I compare two Stringchar by char.
There are utf8 string.
In the documentation, for char_indices function on String, we have this example to access the char at some index.
But in fact, it is not the entire char... it is some part of the encoded char.
let yes = "y̆es";
let mut char_indices = yes.char_indices();
assert_eq!(Some((0, 'y')), char_indices.next()); // not (0, 'y̆')
assert_eq!(Some((1, '\u{0306}')), char_indices.next());
// note the 3 here - the previous character took up two bytes
assert_eq!(Some((3, 'e')), char_indices.next());
assert_eq!(Some((4, 's')), char_indices.next());
assert_eq!(None, char_indices.next());
In my code, I try to find the first char that differ between two string and print a part of the string to see the difference [some char before if possible and some char after if possible].
But how to get the entire char ?
I want to get the entire char 'y̆', for exemple knowing just its index...
yeah the issue you are having is actually about graphenes, 1 utf8 graphene like y̆ can be more than one codepoint(also often called char) in this case its y and \u{0306} which is a modifier
Basically: the story there is that many operations that you may want and that are feeling “simple” become very tricky and convoluted with Unicode.
Every single damn thing that you may imagine becomes a pile of tables that you need to consult and apply.
It's also why UTF-8 is proper representation of Unicode string: the advantage that other representation have, direct access to codepoint in a string… have zero applications to real-world algorithm if you want to support flags, emoji and the whole zoo that humanity invented.
Thus arguments against UTF-8 are sounding more of “give us UTF-32 or UTF-16 so it would be easier to write broken and incorrect code”… when phrased like that choice that Rust did becomes obvious: basic operations on code points are in std, but operations that require tables that are tens of megabytes in size (I'm not joking!) don't belong to std, you need to decide what to do about them on case-by-case basis.

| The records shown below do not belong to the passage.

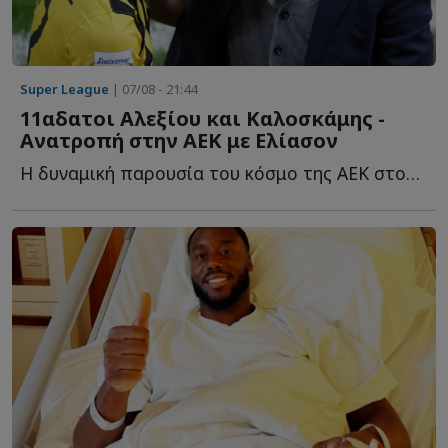
Super League
| 07/08 - 21:44
11αδατοι Αλεξίου και Καλοσκάμης -
Ανατροπή στην ΑΕΚ με Ελίασον
Η δυναμική παρουσία του κόσμο της ΑΕΚ στον τελικό του Su...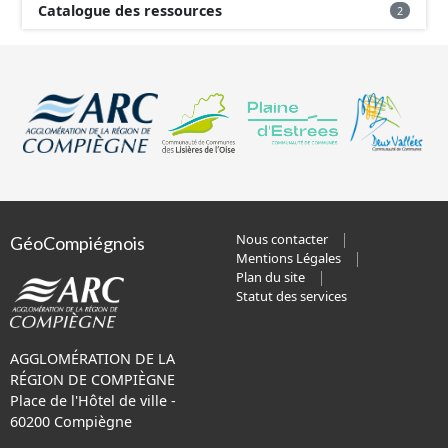
Catalogue des ressources
2
Nous contacter
GéoCompiégnois
Mentions Légales
Plan du site
Statut des services
AGGLOMÉRATION DE LA
RÉGION DE COMPIÈGNE
Place de l'Hôtel de ville -
60200 Compiègne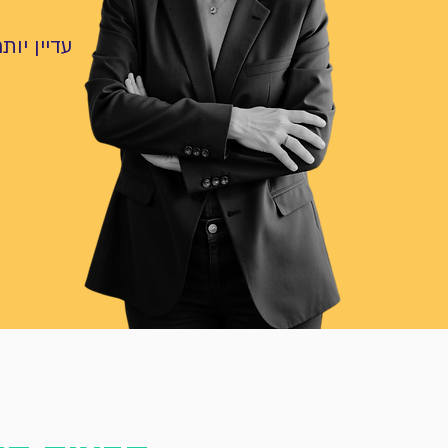
עדיין יות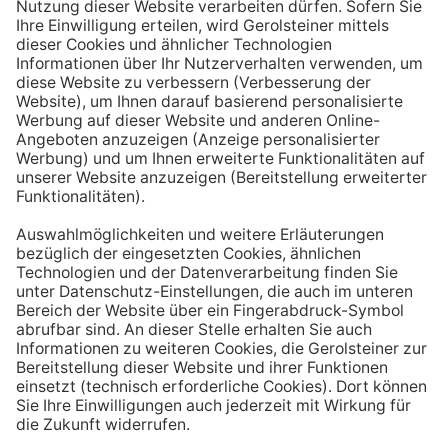
Aufstehen ein großes Glas Wasser trinken. Stelle dir
zum Beispiel eine Flasche Mineralwasser direkt ans
Bett, damit du dieses kleine Morgenritual sofort
durchführen kannst.
Tipp #3: Vor und während jeder Mahlzeit
ein Glas Wasser trinken
Dadurch verknüpfst du das Trinken mit einem Ereignis.
Wenn du ein Glas Wasser rund eine halbe Stunde vor
einer Mahlzeit trinken, unterstützt du außerdem die
Produktion von Verdauungssäften. Zusätzlich fördert
das Trinken während des Essens das Sättigungsgefühl.
Tipp #4: Peppe dein Wasser auf
Wenn dir der Geschmack von purem Mineralwasser
nicht reichen sollte, dann kannst du deine Getränke mit
einfachen Mitteln verfeinern. Mische dir einfach
gelegentlich eine Saftschorle oder sorge mit einer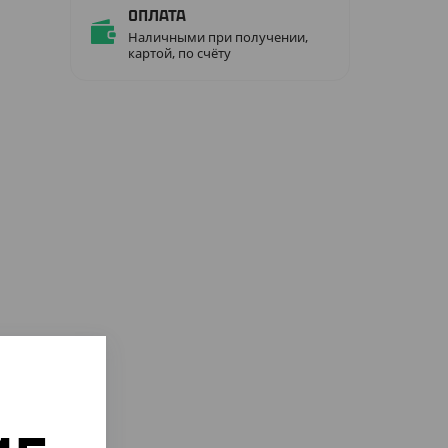
Оплата
Наличными при получении,
картой, по счёту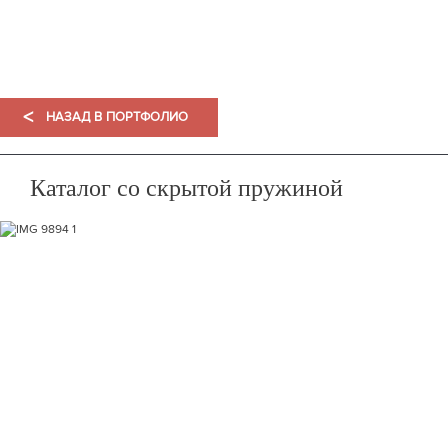
ПОРТФОЛИО
<
НАЗАД В ПОРТФОЛИО
Каталог со скрытой пружиной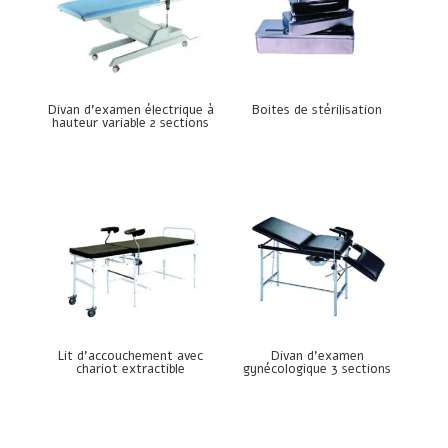
Divan d’examen électrique à
Boites de stérilisation
hauteur variable 2 sections
Lit d’accouchement avec
Divan d’examen
chariot extractible
gynécologique 3 sections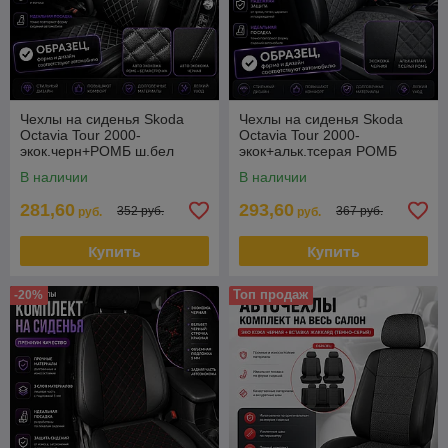
Чехлы на сиденья Skoda
Чехлы на сиденья Skoda
Octavia Tour 2000-
Octavia Tour 2000-
экок.черн+РОМБ ш.бел
экок+альк.тсерая РОМБ
В наличии
В наличии
281,60
293,60
352 руб.
367 руб.
руб.
руб.
Купить
Купить
Топ продаж
-20%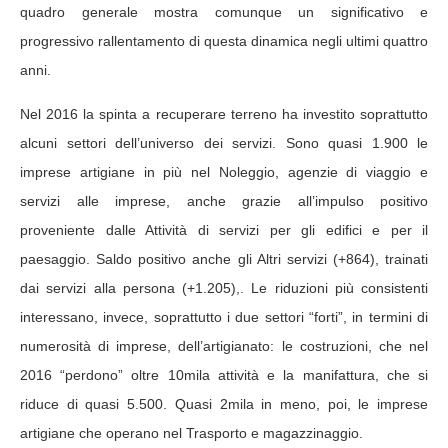
quadro generale mostra comunque un significativo e
progressivo rallentamento di questa dinamica negli ultimi quattro
anni.
Nel 2016 la spinta a recuperare terreno ha investito soprattutto
alcuni settori dell’universo dei servizi. Sono quasi 1.900 le
imprese artigiane in più nel Noleggio, agenzie di viaggio e
servizi alle imprese, anche grazie all’impulso positivo
proveniente dalle Attività di servizi per gli edifici e per il
paesaggio. Saldo positivo anche gli Altri servizi (+864), trainati
dai servizi alla persona (+1.205),. Le riduzioni più consistenti
interessano, invece, soprattutto i due settori “forti”, in termini di
numerosità di imprese, dell’artigianato: le costruzioni, che nel
2016 “perdono” oltre 10mila attività e la manifattura, che si
riduce di quasi 5.500. Quasi 2mila in meno, poi, le imprese
artigiane che operano nel Trasporto e magazzinaggio.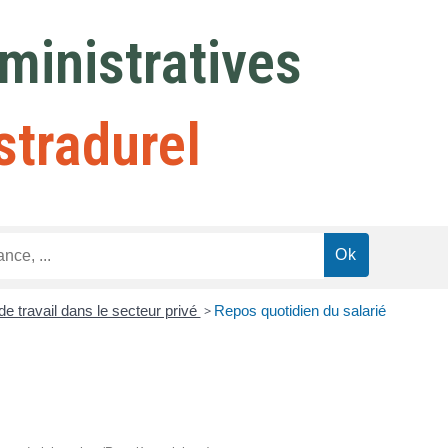
inistratives
stradurel
e travail dans le secteur privé
>
Repos quotidien du salarié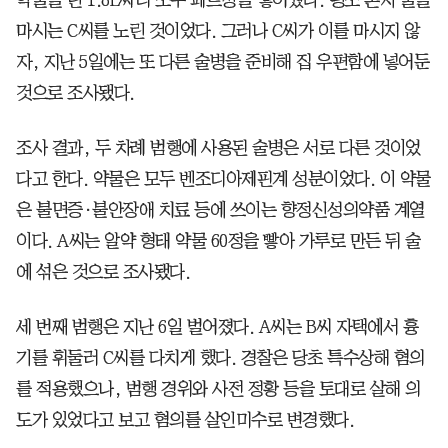
마시는 C씨를 노린 것이었다. 그러나 C씨가 이를 마시지 않
자, 지난 5일에는 또 다른 술병을 준비해 집 우편함에 넣어둔
것으로 조사됐다.
조사 결과, 두 차례 범행에 사용된 술병은 서로 다른 것이었
다고 한다. 약물은 모두 벤조디아제핀계 성분이었다. 이 약물
은 불면증·불안장애 치료 등에 쓰이는 향정신성의약품 계열
이다. A씨는 알약 형태 약물 60정을 빻아 가루로 만든 뒤 술
에 섞은 것으로 조사됐다.
세 번째 범행은 지난 6일 벌어졌다. A씨는 B씨 자택에서 흉
기를 휘둘러 C씨를 다치게 했다. 경찰은 당초 특수상해 혐의
를 적용했으나, 범행 경위와 사전 정황 등을 토대로 살해 의
도가 있었다고 보고 혐의를 살인미수로 변경했다.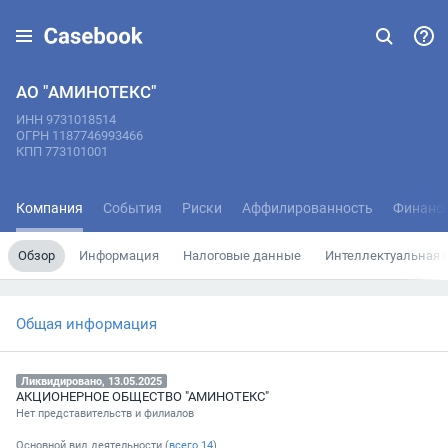
АО "АМИНОТЕКС"
ИНН 9731018514
ОГРН 1187746993466
КПП 773101001
Компания
События
Риски
Аффилированность
Финанс
Обзор
Информация
Налоговые данные
Интеллектуальная 
Общая информация
Ликвидировано, 13.05.2025
АКЦИОНЕРНОЕ ОБЩЕСТВО "АМИНОТЕКС"
Нет представительств и филиалов
Основной вид деятельности (
всего
14
)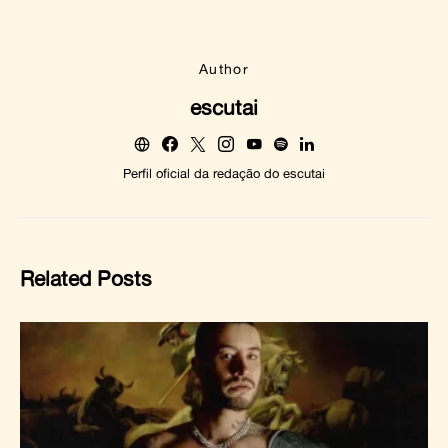
Author
escutai
Perfil oficial da redação do escutai
Related Posts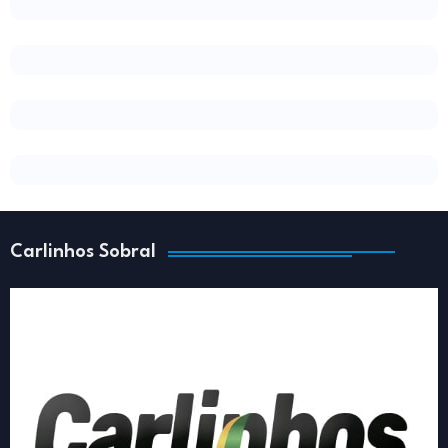
Carlinhos Sobral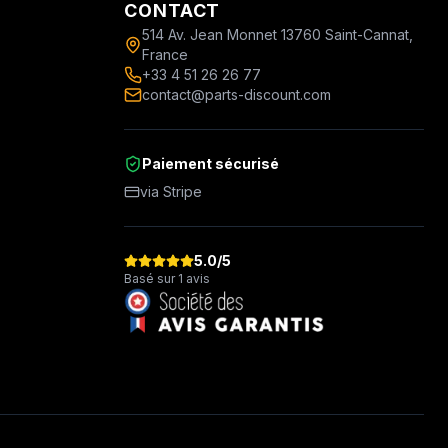
CONTACT
514 Av. Jean Monnet 13760 Saint-Cannat,
France
+33 4 51 26 26 77
contact@parts-discount.com
Paiement sécurisé
via Stripe
5.0
/5
Basé sur 1 avis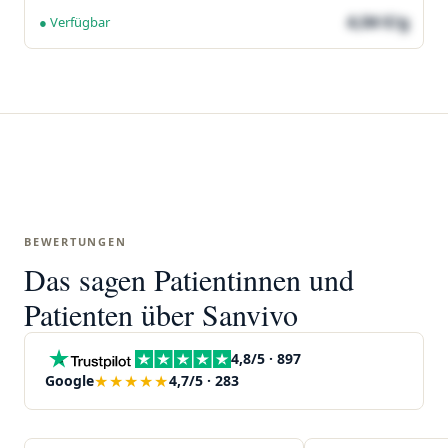
4,04 €/g
● Verfügbar
BEWERTUNGEN
Das sagen Patientinnen und
Patienten über Sanvivo
4,8/5 · 897
★★★★★
Google
4,7/5 · 283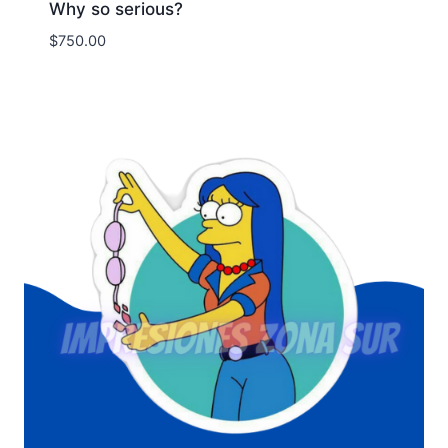
Why so serious?
$
750.00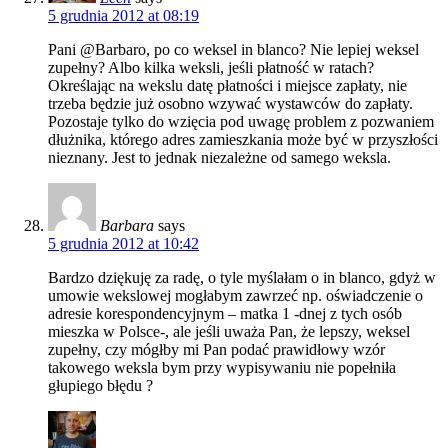
5 grudnia 2012 at 08:19
Pani @Barbaro, po co weksel in blanco? Nie lepiej weksel
zupełny? Albo kilka weksli, jeśli płatność w ratach?
Określając na wekslu datę płatności i miejsce zapłaty, nie
trzeba będzie już osobno wzywać wystawców do zapłaty.
Pozostaje tylko do wzięcia pod uwagę problem z pozwaniem
dłużnika, którego adres zamieszkania może być w przyszłości
nieznany. Jest to jednak niezależne od samego weksla.
Barbara
says
5 grudnia 2012 at 10:42
Bardzo dziękuję za radę, o tyle myślałam o in blanco, gdyż w
umowie wekslowej mogłabym zawrzeć np. oświadczenie o
adresie korespondencyjnym – matka 1 -dnej z tych osób
mieszka w Polsce-, ale jeśli uważa Pan, że lepszy, weksel
zupełny, czy mógłby mi Pan podać prawidłowy wzór
takowego weksla bym przy wypisywaniu nie popełniła
głupiego błędu ?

The Rust standard library includes tools for working with text data byte-by-byte, or codepoint-by-codepoint. Those can be implemented easily and with minimal cultural data requirements because they're "just numbers." Those approaches work great for dealing with data storage, retrieval, and transmission, and for converting between encodings.
The problem you're trying to solve, of identifying the thing a person reading the text would consider to be a single letter, is not well-supported by the Rust standard library. Frankly, that's probably a reasonable choice: recognizing character divisions requires some extensive and frequently-updated data, which would make it a poor match for Rust's release cadence. Instead, that capability lives in crates like this one.
I would also encourage you to read up on Unicode normalization forms - your test string has at least two distinct representations as sequences of codepoints, and your test results will depend on which representation you use. (They are, respectively, a codepoint representing a y followed by a codepoint representing a combining mark tilde accent, and a single codepoint representing y with a tilde accent.)